Le calendrier explique ce choix. L’ISS, en orbite depuis 1998, doit être désorbitée autour de 2030. Les agences cherchent déjà des relais, et plusieurs sociétés américaines se positionnent pour offrir des stations commerciales, de Vast à Axiom Space en passant par le projet Orbital Reef. Vast veut être la première à franchir la ligne. Envoyer un astronaute tricolore à bord, c’est pour Paris une façon de réserver sa place dans le monde d’après et de tester un modèle où l’État loue des sièges plutôt que de tout financer.

Selon le Cnes, la France deviendra avec cette mission le seul pays européen à compter trois astronautes actifs en même temps. Un poids inhabituel pour un pays qui, longtemps, n’envoyait qu’un représentant tous les cinq ou six ans. L’agence française y voit aussi un moyen de garder ses astronautes en vol pendant le trou d’air qui s’annonce entre la fin de l’ISS et l’arrivée des futures stations.

Derrière la prouesse technique, il y a aussi un geste diplomatique. En s’appuyant sur une société américaine fondée par l’entrepreneur Jed McCaleb plutôt que sur un programme européen encore embryonnaire, la France acte un constat : les premières stations post-ISS seront privées et, pour l’essentiel, américaines. Mieux vaut y embarquer tôt que regarder le train passer. Le contrat précis, son montant et le nombre de sièges réservés n’ont pas été détaillés.

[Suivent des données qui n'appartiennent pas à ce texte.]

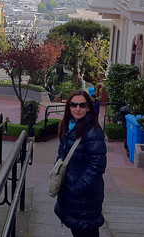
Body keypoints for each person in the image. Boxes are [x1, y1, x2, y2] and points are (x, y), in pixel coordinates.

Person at [54, 90, 107, 237]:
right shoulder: (69, 126)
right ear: (69, 107)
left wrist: (77, 188)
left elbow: (97, 167)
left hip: (84, 196)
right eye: (74, 105)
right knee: (77, 230)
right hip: (71, 192)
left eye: (82, 105)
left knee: (86, 230)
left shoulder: (93, 132)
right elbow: (62, 154)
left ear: (89, 107)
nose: (78, 109)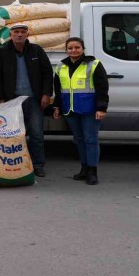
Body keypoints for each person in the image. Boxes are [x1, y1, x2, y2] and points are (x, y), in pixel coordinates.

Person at [0, 23, 53, 177]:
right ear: (10, 35)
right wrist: (1, 99)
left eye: (22, 32)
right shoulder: (3, 52)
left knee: (36, 134)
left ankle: (38, 164)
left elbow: (47, 73)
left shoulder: (36, 50)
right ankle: (15, 163)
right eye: (16, 32)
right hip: (12, 100)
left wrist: (46, 94)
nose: (19, 34)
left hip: (33, 99)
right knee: (13, 134)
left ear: (27, 35)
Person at [53, 37, 109, 185]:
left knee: (90, 139)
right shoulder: (60, 66)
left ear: (83, 49)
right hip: (70, 109)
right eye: (70, 48)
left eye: (77, 47)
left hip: (90, 109)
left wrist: (101, 108)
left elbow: (102, 88)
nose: (74, 50)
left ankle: (92, 171)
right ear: (66, 50)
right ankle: (84, 169)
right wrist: (57, 107)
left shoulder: (93, 64)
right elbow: (58, 90)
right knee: (79, 140)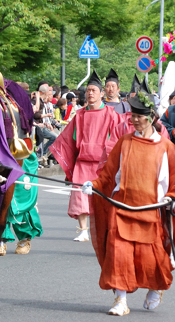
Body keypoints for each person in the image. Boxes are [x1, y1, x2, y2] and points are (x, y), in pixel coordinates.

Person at [83, 90, 175, 316]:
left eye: (141, 115)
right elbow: (108, 175)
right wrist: (94, 185)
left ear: (152, 117)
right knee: (118, 256)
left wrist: (173, 197)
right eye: (133, 115)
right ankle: (120, 300)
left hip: (150, 210)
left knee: (150, 259)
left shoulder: (166, 146)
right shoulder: (124, 142)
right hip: (121, 207)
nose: (135, 119)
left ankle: (156, 287)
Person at [51, 71, 123, 242]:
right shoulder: (80, 115)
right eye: (88, 90)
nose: (90, 93)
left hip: (102, 164)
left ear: (101, 94)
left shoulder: (112, 115)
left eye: (94, 90)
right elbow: (68, 139)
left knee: (102, 198)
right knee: (79, 195)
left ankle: (103, 229)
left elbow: (117, 139)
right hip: (82, 162)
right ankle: (83, 230)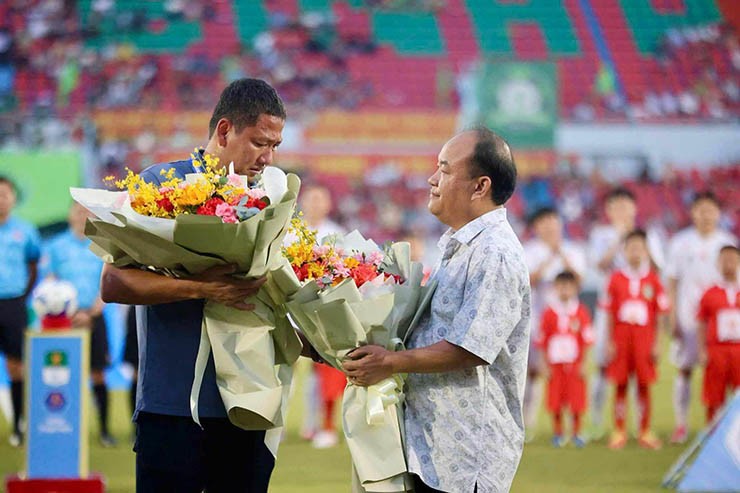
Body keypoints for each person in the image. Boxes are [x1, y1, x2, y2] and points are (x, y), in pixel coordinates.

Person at [100, 78, 287, 493]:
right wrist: (202, 289)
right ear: (224, 130)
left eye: (275, 146)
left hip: (247, 404)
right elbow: (112, 284)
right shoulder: (161, 185)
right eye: (259, 142)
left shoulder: (272, 200)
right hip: (171, 404)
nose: (268, 157)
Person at [343, 128, 530, 493]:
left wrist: (391, 362)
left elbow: (471, 347)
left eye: (445, 170)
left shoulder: (495, 252)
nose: (432, 179)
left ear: (480, 187)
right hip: (432, 447)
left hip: (466, 457)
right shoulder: (460, 245)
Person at [587, 187, 664, 437]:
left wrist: (639, 242)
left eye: (625, 206)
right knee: (603, 363)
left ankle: (636, 426)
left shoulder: (648, 234)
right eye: (615, 206)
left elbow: (658, 269)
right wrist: (620, 239)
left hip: (639, 311)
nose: (621, 211)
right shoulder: (601, 234)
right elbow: (599, 265)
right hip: (609, 310)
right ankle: (597, 421)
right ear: (608, 210)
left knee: (638, 368)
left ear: (634, 208)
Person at [664, 191, 736, 444]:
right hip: (687, 318)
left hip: (719, 323)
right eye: (701, 210)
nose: (706, 215)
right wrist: (672, 315)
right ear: (693, 212)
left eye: (711, 210)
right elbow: (671, 282)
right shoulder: (680, 243)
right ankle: (681, 425)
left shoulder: (727, 242)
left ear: (718, 213)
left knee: (723, 374)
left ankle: (725, 429)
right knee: (684, 369)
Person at [45, 203, 116, 447]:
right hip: (64, 321)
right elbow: (50, 281)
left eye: (86, 212)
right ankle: (67, 428)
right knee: (65, 374)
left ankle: (105, 431)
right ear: (69, 215)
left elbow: (109, 280)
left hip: (95, 316)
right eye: (77, 211)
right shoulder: (56, 246)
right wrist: (66, 312)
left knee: (98, 373)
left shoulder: (102, 244)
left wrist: (93, 311)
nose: (81, 215)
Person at [523, 207, 586, 441]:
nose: (549, 226)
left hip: (567, 326)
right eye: (543, 221)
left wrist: (561, 254)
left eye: (553, 220)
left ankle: (568, 427)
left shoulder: (573, 250)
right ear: (536, 227)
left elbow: (579, 280)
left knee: (567, 374)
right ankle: (527, 423)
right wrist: (549, 257)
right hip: (537, 320)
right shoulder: (529, 251)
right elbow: (527, 281)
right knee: (532, 372)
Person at [603, 230, 669, 450]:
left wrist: (657, 343)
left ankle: (645, 430)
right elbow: (610, 313)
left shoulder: (653, 280)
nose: (635, 252)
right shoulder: (616, 279)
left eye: (639, 248)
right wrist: (611, 342)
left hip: (644, 338)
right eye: (631, 248)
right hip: (621, 338)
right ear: (624, 251)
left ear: (646, 251)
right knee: (620, 384)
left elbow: (660, 314)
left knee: (644, 385)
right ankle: (619, 430)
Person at [296, 184, 345, 448]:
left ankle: (324, 426)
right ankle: (275, 424)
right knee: (281, 370)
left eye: (320, 200)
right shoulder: (289, 232)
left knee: (323, 371)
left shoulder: (336, 234)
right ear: (303, 203)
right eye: (311, 199)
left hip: (322, 311)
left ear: (328, 205)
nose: (315, 204)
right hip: (289, 309)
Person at [0, 176, 41, 447]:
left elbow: (33, 265)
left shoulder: (25, 231)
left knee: (17, 366)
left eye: (5, 194)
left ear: (14, 198)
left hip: (13, 303)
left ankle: (18, 425)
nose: (1, 199)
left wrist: (23, 295)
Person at [535, 270, 593, 448]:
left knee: (576, 400)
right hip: (555, 364)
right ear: (555, 288)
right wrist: (544, 364)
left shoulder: (581, 312)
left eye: (568, 287)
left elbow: (587, 340)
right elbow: (542, 341)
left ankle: (576, 432)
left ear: (576, 289)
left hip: (574, 364)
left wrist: (584, 363)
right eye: (561, 287)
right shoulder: (549, 313)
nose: (565, 291)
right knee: (556, 400)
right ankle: (558, 433)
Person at [696, 245, 739, 422]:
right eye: (724, 260)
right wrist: (702, 350)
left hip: (738, 350)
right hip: (717, 351)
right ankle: (712, 433)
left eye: (732, 259)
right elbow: (701, 322)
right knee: (714, 395)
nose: (728, 264)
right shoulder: (709, 293)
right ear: (717, 263)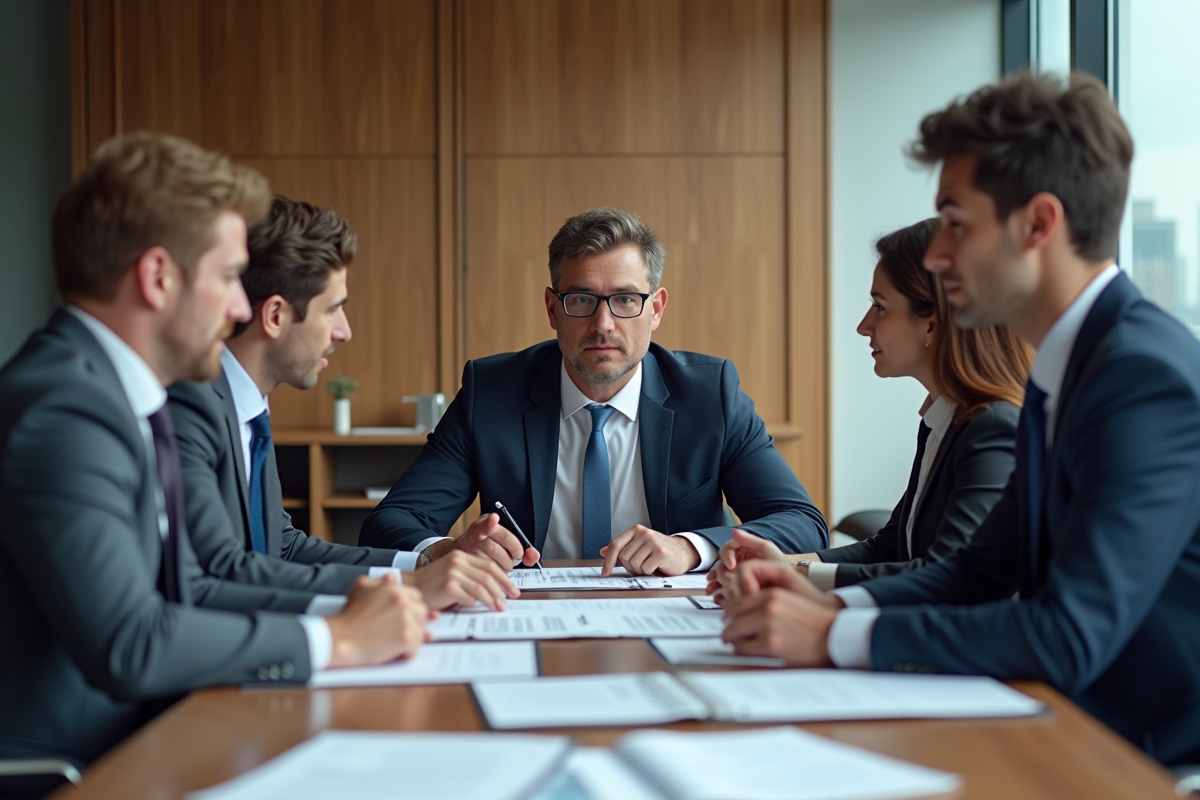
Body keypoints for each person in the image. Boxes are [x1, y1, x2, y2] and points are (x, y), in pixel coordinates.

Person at [717, 72, 1200, 765]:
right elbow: (977, 571)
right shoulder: (1069, 367)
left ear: (1039, 224)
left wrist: (830, 636)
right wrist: (826, 606)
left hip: (1127, 750)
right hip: (1054, 714)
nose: (937, 255)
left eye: (955, 222)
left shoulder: (1140, 376)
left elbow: (1067, 634)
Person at [0, 133, 429, 787]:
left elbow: (192, 588)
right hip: (86, 765)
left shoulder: (117, 396)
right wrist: (337, 640)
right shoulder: (64, 409)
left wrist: (360, 614)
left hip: (156, 728)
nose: (238, 309)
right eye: (228, 278)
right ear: (157, 278)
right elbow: (132, 643)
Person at [359, 207, 829, 576]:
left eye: (625, 299)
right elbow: (390, 523)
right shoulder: (493, 393)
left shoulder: (710, 394)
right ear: (552, 308)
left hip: (670, 615)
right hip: (528, 613)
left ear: (656, 309)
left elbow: (802, 523)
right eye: (581, 299)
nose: (603, 324)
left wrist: (690, 548)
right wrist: (445, 550)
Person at [168, 196, 518, 612]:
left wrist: (426, 563)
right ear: (275, 316)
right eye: (333, 309)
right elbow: (221, 574)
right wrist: (401, 592)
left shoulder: (246, 406)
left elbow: (283, 548)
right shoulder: (190, 407)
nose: (344, 331)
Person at [709, 218, 1030, 593]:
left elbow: (948, 574)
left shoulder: (994, 428)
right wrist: (787, 564)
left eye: (880, 307)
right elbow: (890, 548)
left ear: (932, 323)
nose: (864, 326)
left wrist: (799, 577)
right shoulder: (945, 420)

Ce que Haven-1 peut vraiment faire

Haven-1 reste une station modeste comparée à l’ISS et ses centaines de mètres cubes. Vast décrit un module unique de 45 mètres cubes habitables, capable d’accueillir jusqu’à quatre astronautes à la fois. Sa durée de vie en orbite est estimée à trois ans, le temps d’enchaîner quatre équipages successifs.

Les séjours seront courts. Chaque expédition doit durer entre dix et trente jours, deux semaines dans la plupart des cas, là où un astronaute de l’ISS reste six mois. L’équipage rejoindra la station à bord d’une capsule Crew Dragon de SpaceX, qui assure aussi le lancement du module sur une fusée Falcon 9. Tout repose donc sur une chaîne entièrement privée, du décollage au retour.

Le projet a déjà glissé dans le temps. Annoncé un temps pour la fin 2026, le lancement de Haven-1 a été repoussé au premier trimestre 2027, selon les informations du média spécialisé Payload. Vast a fait passer cet hiver une série de tests de structure et lancé une mission de vérification, mais la conquête privée de l’orbite avance rarement à l’heure dite. Un nouveau report pèserait directement sur la date de vol de Prost.

Trois Français dans l’espace, du jamais-vu

L’annonce de Macron ne concerne pas que Prost. Thomas Pesquet repartira lui aussi en 2027, mais vers l’ISS, dans le cadre d’un partenariat avec la Nasa. Ce sera son troisième séjour de longue durée sur la station. Pendant ce temps, Sophie Adenot, déjà en orbite, poursuit la première mission longue d’une Française à bord de l’ISS.

La superposition n’a jamais eu lieu. Avoir en même temps trois astronautes français en activité, dont un sur une station d’un type entièrement nouveau, place le pays dans une position rare en Europe. L’Allemagne et l’Italie, longtemps mieux dotées en vols habités, n’affichent pas le même alignement.

Reste l’inconnue la plus concrète : le calendrier de Vast. Si Haven-1 décolle bien début 2027 et tient ses délais, Arnaud Prost pourrait s’envoler quelques mois plus tard. La désorbitation programmée de l’ISS vers 2030, elle, n’attendra pas. C’est tout l’enjeu de ces stations privées que la France a décidé de ne pas rater.